Componenti biologiche della rabbia

A livello neuro-anatomo-fisiologico la rabbia non può essere intesa come un singolo sistema isolato, ma si configura come un comportamento dalle mille sfaccettature. Uno dei fattori che la influenza può essere rintracciato nel livello di ormoni sessuali maschili (o androgeni), sui quali sono state condotte numerose ricerche. Animali soggetti ad iniezioni di testosterone risultano più aggressivi, soprattutto per quanto riguarda quelli ancora immaturi e, viceversa, la castrazione è in grado di ridurre la loro l’aggressività. Negli esseri umani, questa relazione è meno chiara, anche se alcuni hanno sostenuto una connessione tra i livelli di testosterone ed il comportamento aggressivo nei criminali violenti. In ogni caso la componente neurobiologica della rabbia risulta molto evidente.

L’amigdala e l’aggressività

Diverse ricerche mostrano prove riguardo al coinvolgimento dell’amigdala nel comportamento aggressivo. In un esperimento, Karl Pribraim[1] e colleghi dimostrarono che lesioni all’amigdala sembravano compromettere le relazioni sociali di una colonia di scimmie Rhesus maschio che, avendo vissuto insieme per qualche tempo, avevano stabilito una gerarchia sociale. Alla scimmia più dominante furono eseguite delle lesioni bilaterali nel cervello e, dopo ciò, diventò placida e meno difficile da sfidare per le altre scimmie, con la conseguenza che cadde in basso nella gerarchia sociale. Questo modello suggerisce che l’amigdala risulta importante per l’aggressività normalmente coinvolta nel mantenimento di una posizione nella gerarchia sociale; la sua stimolazione elettrica, quindi, può produrre uno stato di agitazione o aggressività affettiva.
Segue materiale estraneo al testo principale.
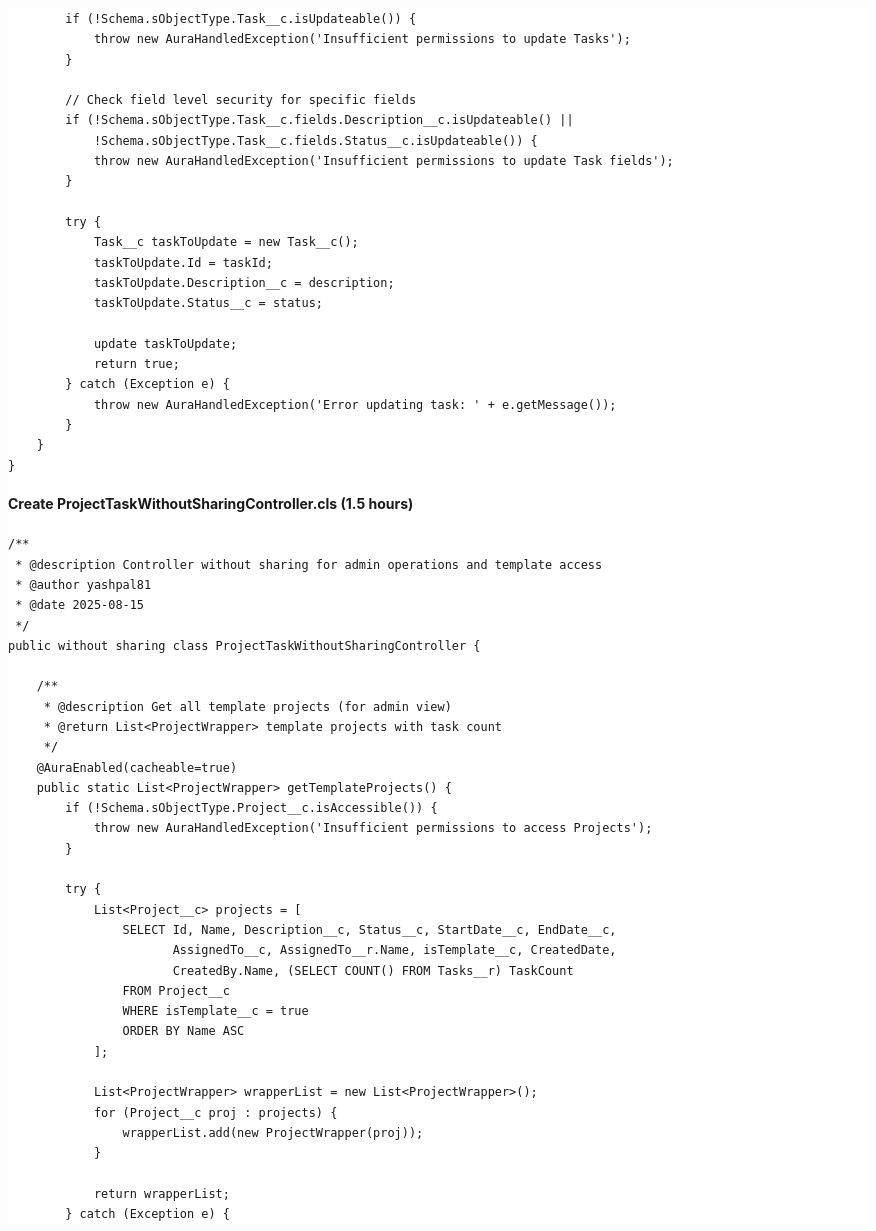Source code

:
```apex
        if (!Schema.sObjectType.Task__c.isUpdateable()) {
            throw new AuraHandledException('Insufficient permissions to update Tasks');
        }
        
        // Check field level security for specific fields
        if (!Schema.sObjectType.Task__c.fields.Description__c.isUpdateable() ||
            !Schema.sObjectType.Task__c.fields.Status__c.isUpdateable()) {
            throw new AuraHandledException('Insufficient permissions to update Task fields');
        }
        
        try {
            Task__c taskToUpdate = new Task__c();
            taskToUpdate.Id = taskId;
            taskToUpdate.Description__c = description;
            taskToUpdate.Status__c = status;
            
            update taskToUpdate;
            return true;
        } catch (Exception e) {
            throw new AuraHandledException('Error updating task: ' + e.getMessage());
        }
    }
}
```

#### Create ProjectTaskWithoutSharingController.cls (1.5 hours)
```apex
/**
 * @description Controller without sharing for admin operations and template access
 * @author yashpal81
 * @date 2025-08-15
 */
public without sharing class ProjectTaskWithoutSharingController {
    
    /**
     * @description Get all template projects (for admin view)
     * @return List<ProjectWrapper> template projects with task count
     */
    @AuraEnabled(cacheable=true)
    public static List<ProjectWrapper> getTemplateProjects() {
        if (!Schema.sObjectType.Project__c.isAccessible()) {
            throw new AuraHandledException('Insufficient permissions to access Projects');
        }
        
        try {
            List<Project__c> projects = [
                SELECT Id, Name, Description__c, Status__c, StartDate__c, EndDate__c,
                       AssignedTo__c, AssignedTo__r.Name, isTemplate__c, CreatedDate,
                       CreatedBy.Name, (SELECT COUNT() FROM Tasks__r) TaskCount
                FROM Project__c 
                WHERE isTemplate__c = true
                ORDER BY Name ASC
            ];
            
            List<ProjectWrapper> wrapperList = new List<ProjectWrapper>();
            for (Project__c proj : projects) {
                wrapperList.add(new ProjectWrapper(proj));
            }
            
            return wrapperList;
        } catch (Exception e) {
```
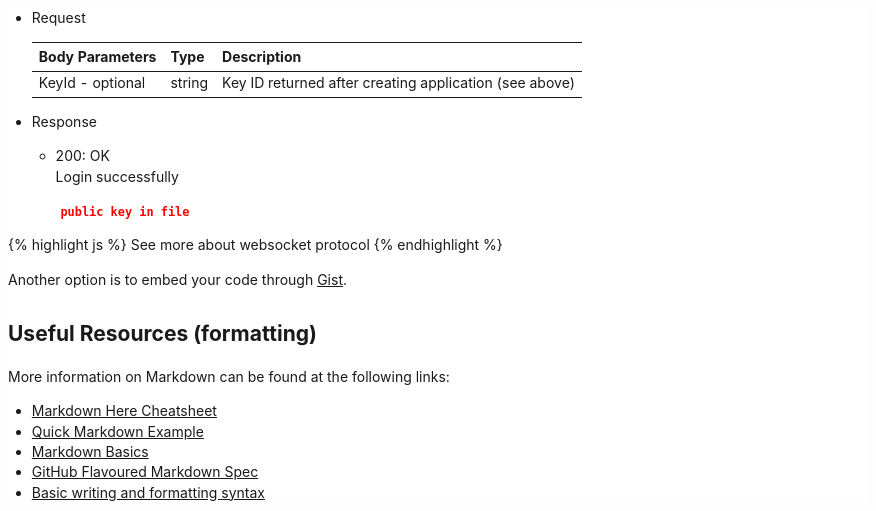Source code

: * Request  

    | Body Parameters       | Type       | Description                                                  |
    | --------------------- | ---------- | ------------------------------------------------------------ |
    | KeyId - optional      | string     | Key ID returned after creating application (see above)       |

* Response  
    * 200: OK  
    Login successfully  

    ```json
        public key in file
    ```



{% highlight js %}
See more about websocket protocol
{% endhighlight %}

Another option is to embed your code through [Gist](https://en.support.wordpress.com/gist/).

## Useful Resources (formatting)

More information on Markdown can be found at the following links:

- [Markdown Here Cheatsheet](https://github.com/adam-p/markdown-here/wiki/Markdown-Here-Cheatsheet#code)
- [Quick Markdown Example](http://www.unexpected-vortices.com/sw/rippledoc/quick-markdown-example.html)
- [Markdown Basics](https://daringfireball.net/projects/markdown/basics)
- [GitHub Flavoured Markdown Spec](https://github.github.com/gfm/)
- [Basic writing and formatting syntax](https://help.github.com/articles/basic-writing-and-formatting-syntax/#lists)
L’ipotalamo e l’aggressività

Durante il XX secolo, alcune strutture cerebrali vicino all’amigdala hanno mostrato di avere effetti sull’aggressività. Una delle prime ad essere notate fu l’ipotalamo, sul quale sono stati condotti numerosi esperimenti. Stimolando porzioni leggermente diverse di esso, i ricercatori osservarono una quantità sorprendente di risposte diverse, che inducevano l’animale ad annusare, ansimare, mangiare o ad esprimere atteggiamenti comportamentali tipici della paura e della rabbia. Ciò è una conferma del fatto che l’ipotalamo è un importante componente del sistema normalmente coinvolto nell’espressione di queste emozioni.

La serotonina e l’aggressività

Numerosi studi indicano che il neurotrasmettitore[2] serotonina può essere coinvolto nell’aggressività. Studi su roditori isolati per quattro settimane in una piccola gabbia hanno dimostrato una maggiore tendenza all’aggressività con riduzione del tasso di riciclaggio[3] del neurotrasmettitore serotonina. Anche farmaci ad effetto inibitorio sull’ormone producono un aumento dell’aggressività e di attacchi dei topi verso i loro simili. Nei primati la relazione tra serotonina e aggressività è simile; la dominanza gerarchica in una colonia di scimmie poteva essere manipolata dall’iniezione negli animali di una droga che aumentava o diminuiva l’attività serotoninergica. I cambiamenti nel loro comportamento erano coerenti, ad una maggiore aggressività era associata una minore attività serotoninergica.

 

 


[1] Pribraim K. (1954)

[2] vedi cap. 4.

[3] Il tasso di riciclaggio corrisponde al tasso di sintesi, rilascio e successiva ri-sintesi del neurotrasmettitore.